Utilising as a framework Hegel’s tri-partite concept of dialectic thought, the chapter comprises 3 Parts.
I: Moralisation ie 'luxury' as a component of moralised normative vocabulary characteristic of 'classical' thought according to which 'poverty' is a good and the desire for bodily satisfactions manifest in luxury is bad so control of consumption is warranted. Moreover, commerce which serves those satisfactions is at best a lowly instrumental activity and at worst morally suspect.
II: Demoralisation ie the rejection of that evaluative context whereby now desires (including those for luxuries) are seen as effective motives and poverty (now meaning being impoverished) is bad, while control of consumption when not counterproductive is an unwarranted intrusion. Commercial societies that produce and consume luxuries are better than pre-commercial ones, as exemplified in David Hume's essays 'Of Refinement of Arts' and ‘Of Commerce (1752).
III: Remoralisation? ie examination of contemporary critiques of consumption in general, luxury in particular. Three are non-exclusively identified [a] Ethical - owning/desiring more creates unhappiness rather than happiness and the pursuit of luxuries is a hedonic treadmill undermining self-discipline, exacerbated by the growth of e-commerce [b] Social – the evanescent instability of luxury and its embodiment of a privatised and increasingly ‘virtual’ life-style erodes social capital and crowds out public space [c] Ecological/Green – current lifestyles where possession of luxuries is a mark of success wastefully deplete limited resources especially when a simpler more harmonious life of fewer desires is possible.
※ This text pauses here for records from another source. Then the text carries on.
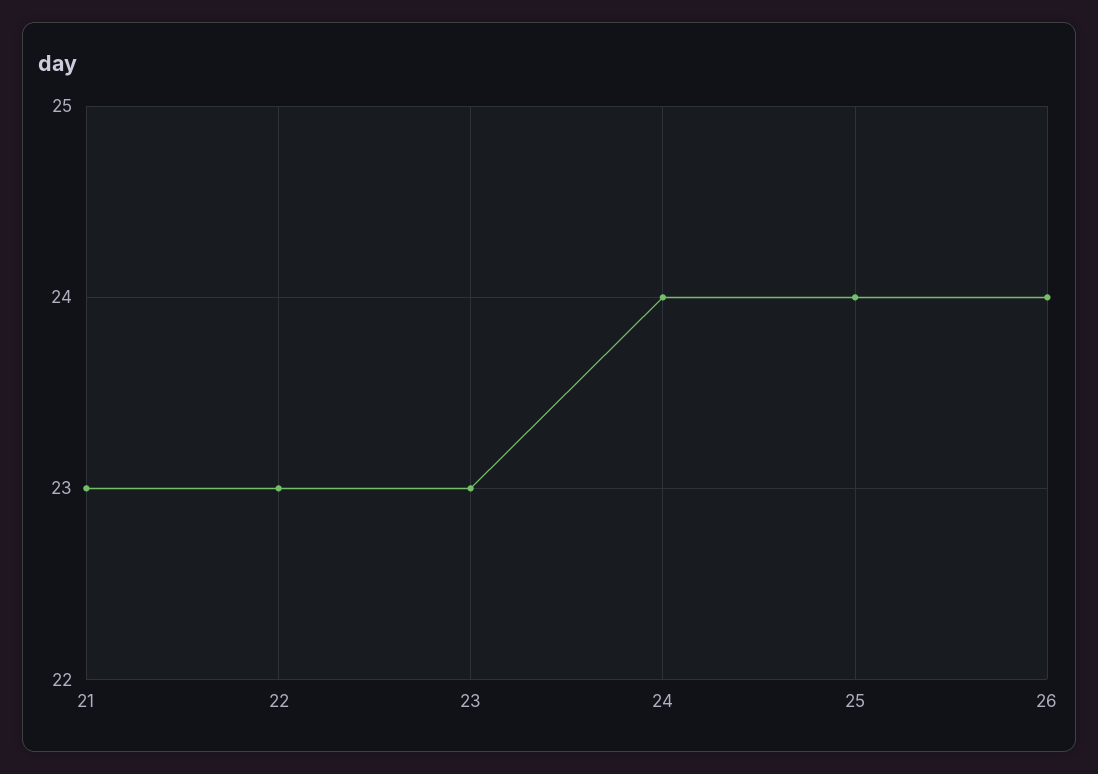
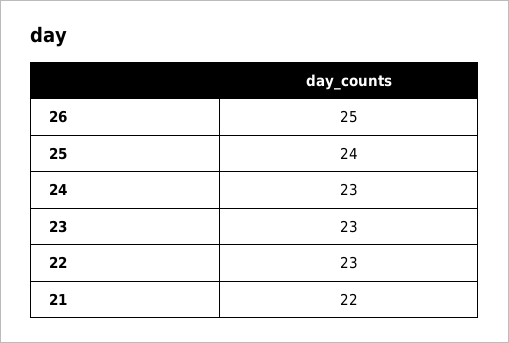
  {
-   "21": 23,
+   "21": 22,
    "22": 23,
    "23": 23,
-   "24": 24,
+   "24": 23,
    "25": 24,
-   "26": 24
+   "26": 25
  }

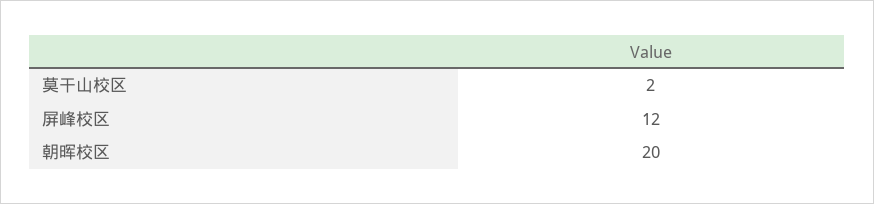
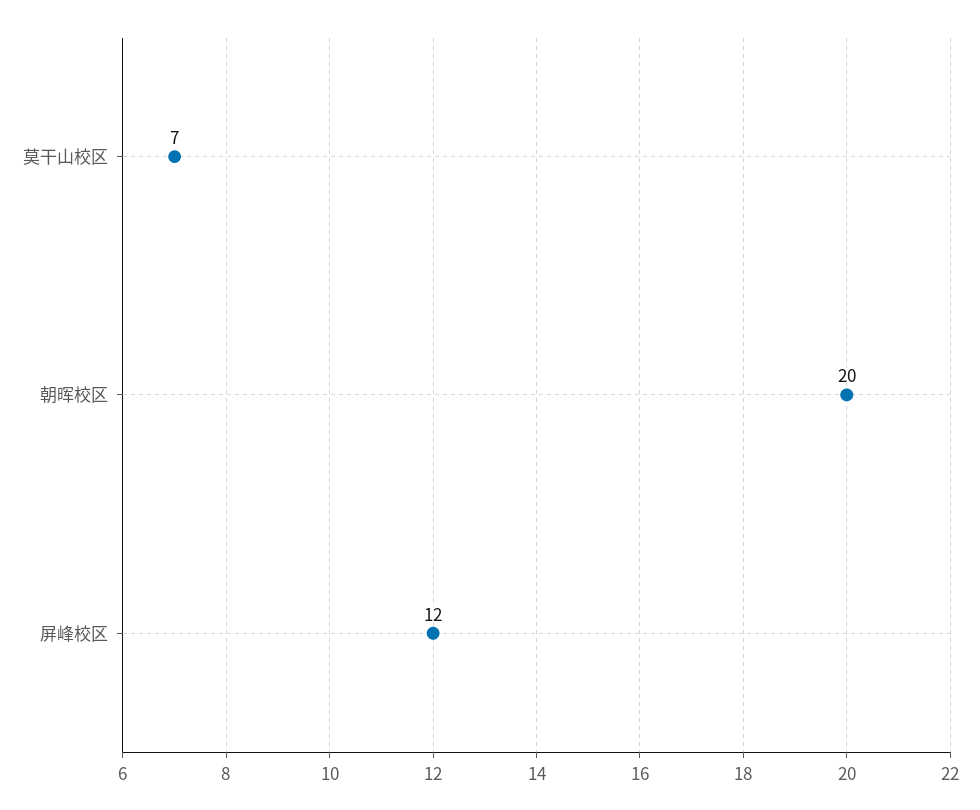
  {
-   "莫干山校区": 2,
+   "莫干山校区": 7,
    "屏峰校区": 12,
    "朝晖校区": 20
  }

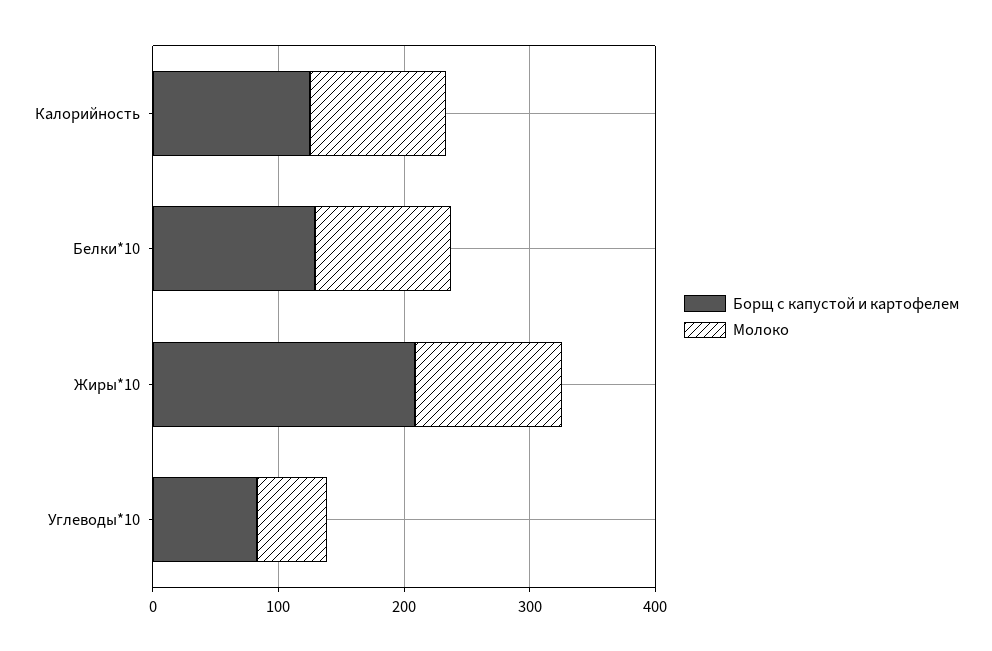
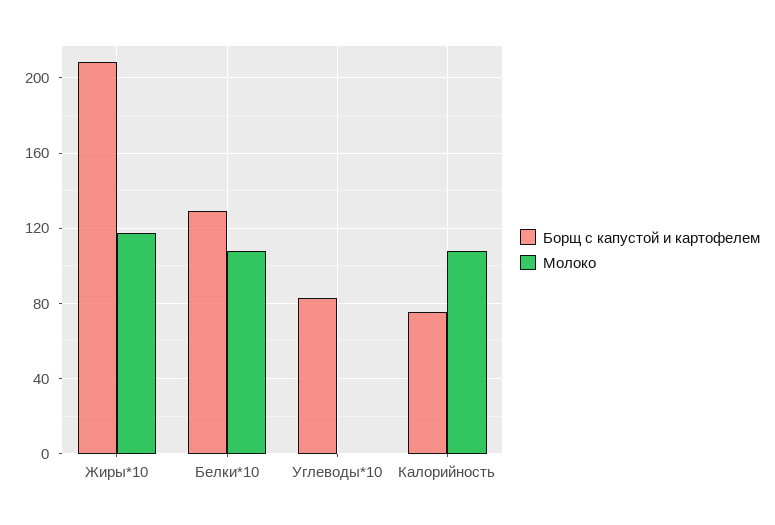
  {
    "Борщ с капустой и картофелем": {
-     "Калорийность": 120,
+     "Калорийность": 75,
      "Белки*10": 130,
      "Жиры*10": 210,
      "Углеводы*10": 85
    },
    "Молоко": {
      "Калорийность": 110,
      "Белки*10": 110,
      "Жиры*10": 115,
-     "Углеводы*10": 60
+     "Углеводы*10": 0
    }
  }

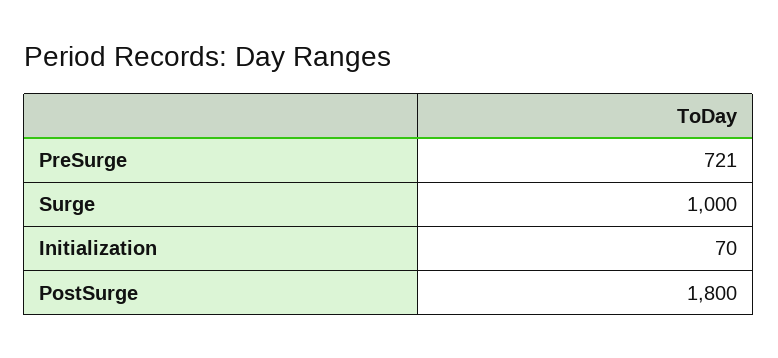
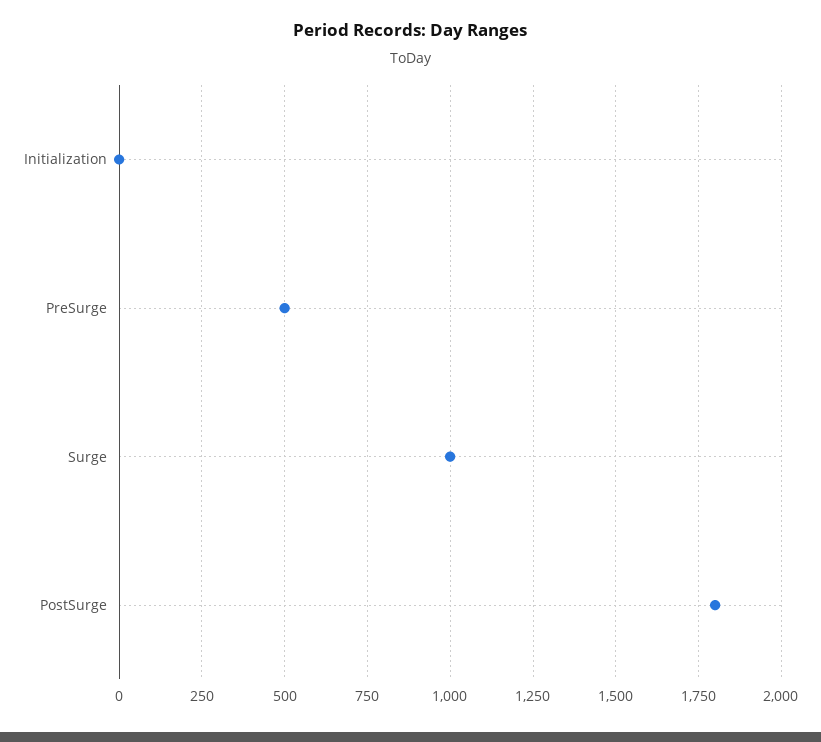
  {
-   "PreSurge": 721,
+   "PreSurge": 500,
    "Surge": 1000,
-   "Initialization": 70,
+   "Initialization": 0,
    "PostSurge": 1800
  }

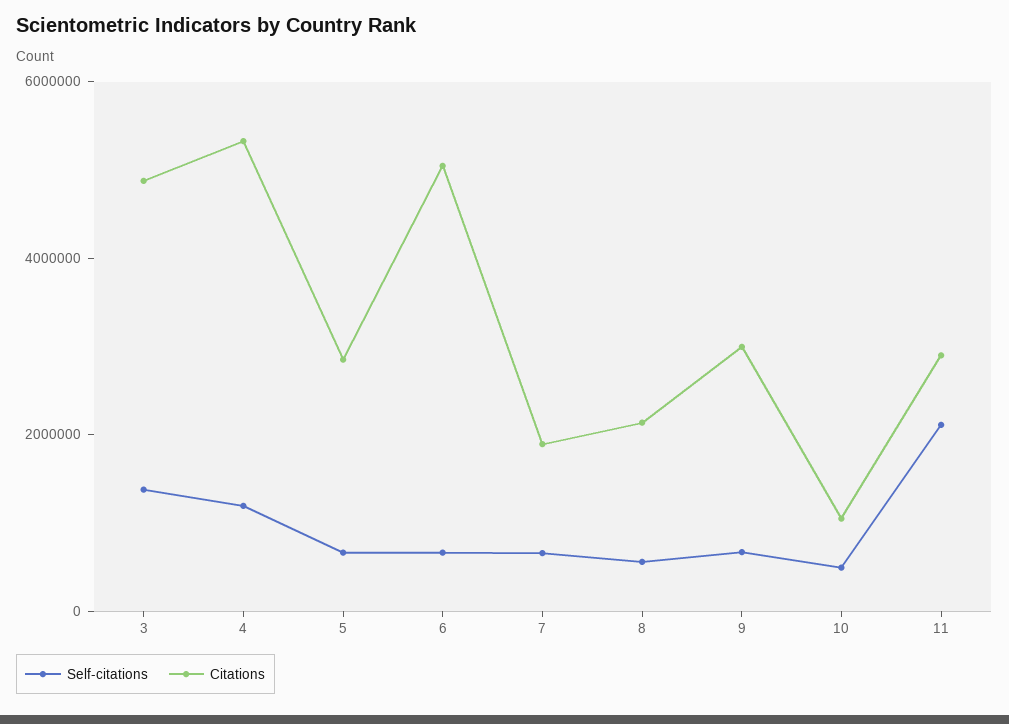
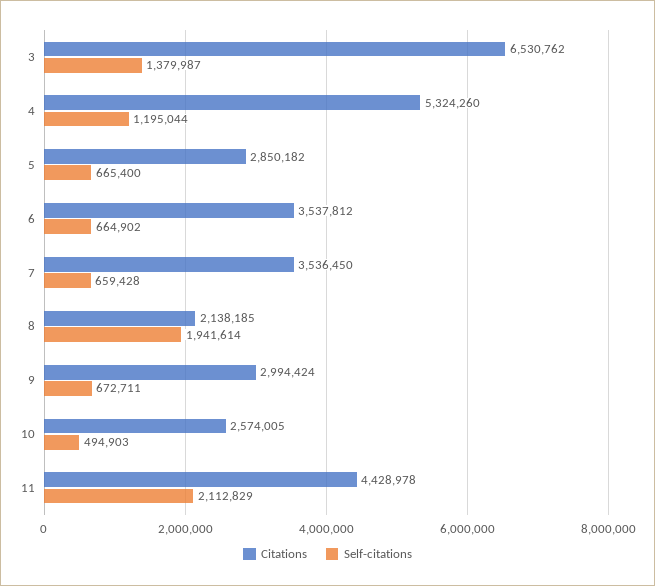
  {
    "Self-citations": {
      "3": 1379987,
      "4": 1195044,
      "5": 665400,
      "6": 664902,
      "7": 659428,
-     "8": 500000,
+     "8": 1941614,
      "9": 672711,
      "10": 494903,
      "11": 2112829
    },
    "Citations": {
-     "3": 5000000,
+     "3": 6530762,
      "4": 5324260,
      "5": 2850182,
-     "6": 5000000,
+     "6": 3537812,
-     "7": 2000000,
+     "7": 3536450,
      "8": 2138185,
      "9": 2994424,
-     "10": 1000000,
+     "10": 2574005,
-     "11": 3000000
+     "11": 4428978
    }
  }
But is there any relevantly sustainable ground in terms of which luxury can be remoralised and the legitimacy of desires assessed? Are any supposed solutions practically tenable?
Professor Ian M. Taplin
Pilgrims on the Road to Luxury:
Consolidation and segmentation in the luxury goods industry
The luxury goods industry has undergone considerable changes in the past decade. In one of its most robust markets, Japan, sales of imported goods have declined ten percent over the past year. That same market, the first to become a really ‘mass luxury market' in the 1980s and 1990s, has been somewhat transformed as middle class consumers are more confident mixing and matching cheap and expensive goods. In other markets, similarly making luxury goods accessible to a mass-market consumer has conceivable eroded the status and value of luxury products rather than provide an entry point into that market for middle class consumers. The subsequent ‘cheapening of the brand' has occurred at the same time the recession somewhat eroded wealthy consumers' confidence, and yet sales have slumped mainly for affordable luxury products. What has been the effect of these recent changes on the strategy of luxury goods companies? This paper analyses this subject, focusing upon what actions such firms are taking to counter the decline of sales and how they are rethinking their expansion moves in emerging markets such as China. It also provides comments on how the wealthy are responding now that luxury has gone mass market; what ways they are finding to flaunt their wealth.